HCL Technologies is aggressively
targeting for capturing 30% of total renewal deals in 2012 which provides a
US$15 billion market opportunity as there is vendor churn in the market. StanChart report expects HCL to sustain volume
growth ahead of peers (21% CAGR over FY11-14E vs. 15%-19% for larger peers) on
back of aggressive large renewal deal pursuit. HCL`s
strong IO capabilities (25% share of FY11 Top4 IMS revenues) are a positive
given significant share of IMS deals (36% by TCV) of the USD 207 billion
renewal deal pipeline over the next 5 years. HCL management believes that many
clients are unhappy with their vendors and they are hoping new vendors will solve
the problems in new ways and company is sacrificing margins by offering
aggressive pricing to capture the renewal deals and management hopes to recover
margins through reducing SG& A costs, increasing utilization rates,
recruiting more freshers, etc. HCL has strong presence in Manufacturing,
Telecom, Media and retail segments where there are significant renewal deals.
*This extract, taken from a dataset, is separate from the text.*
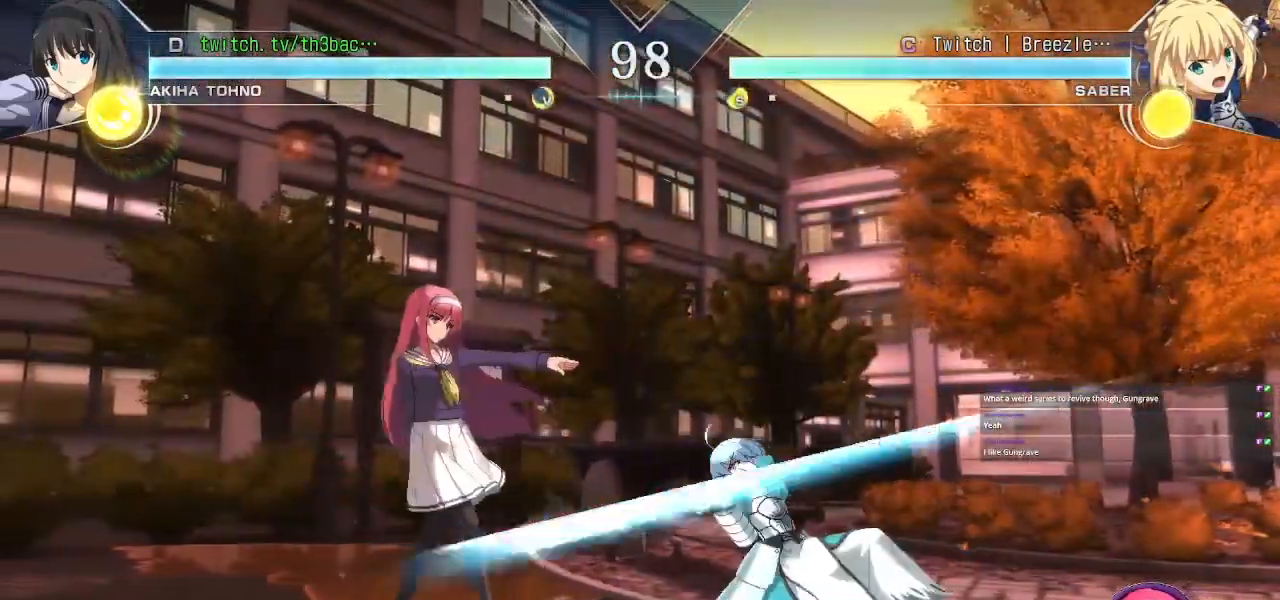
{"buttons": [], "left_stick": "down-left", "events": [[83, "left_stick", "down-left"], [150, "CIRCLE", "down"], [150, "R2", "down"], [167, "CIRCLE", "up"], [167, "R2", "up"], [267, "CIRCLE", "down"], [333, "CIRCLE", "up"], [417, "CIRCLE", "down"], [467, "CIRCLE", "up"]]}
Renewals Key Growth Driver
Outsourcing
contracts renewals are the key growth drivers and differentiators for the Top 4
Indian Outsourcing vendor’s growth in 2012. Their focus on these deals since
past couple of years has helped them maintain their revenue growth and
profitability even in times of global economic crisis and slowdown. India vendors focus on the smaller
and mid size deals along with the large mega deals helped them grow and the
deal sizes are becoming smaller as clients are looking to outsource to multiple
vendors that offer them low pricing and provide more value added services that
have direct impact on the clients’ revenues and profitability. India
Outsourcing vendors are good at offering clients innovative service delivery
models and have developed significant expertise to run the clients operations
effectively and at low cost. Along with renewals India Outsourcing vendors are
also profiting from vendor consolidation where clients are looking to
consolidate many vendors to a few vendors that can really provide them with
cost savings, process efficiencies and partner with the clients in developing
and improving the products and services.
There
has been very few transformational deals happening in the market due to the
uncertain and volatile macroeconomic environment and clients are particularly
looking to reduce costs significantly as it is the only way to overcome the
crisis during which there will be pressure on the revenue growth. Indian
Outsourcing vendors are facing tough times as the clients are bargaining hard
and asking for discounts on billing rates, currency volatility, raising wage
costs, slowdown in deals, macroeconomic uncertainty due to euro zone debt
crisis, US Elections where presidential candidates criticizing Outsourcing of
jobs to countries like India, and pressure on the margins. There have been
major management and leadership changes that led to reorganizations in Vendors
like Wipro and Infosys and this also had an affect on their performances. But
the fact remains that Indian Outsourcing Vendors are expected to capture
majority share of the outsourcing contracts renewals that are expected to
happen in 2012 and most of the deals will be snatched from the Global Outsourcing
Vendors.
Discussion Points:
- What should Vendors do capture more renewal contracts
deals?
- What are the risks involved in Outsourcing Renewal
Deals?
- Since the Renewal Contract values are low and clients
bargaining hard for heavy discounts, what should vendors do to protect their
margins?
- What should be vendor strategy in Vendor
Consolidations and Long term transformational deals?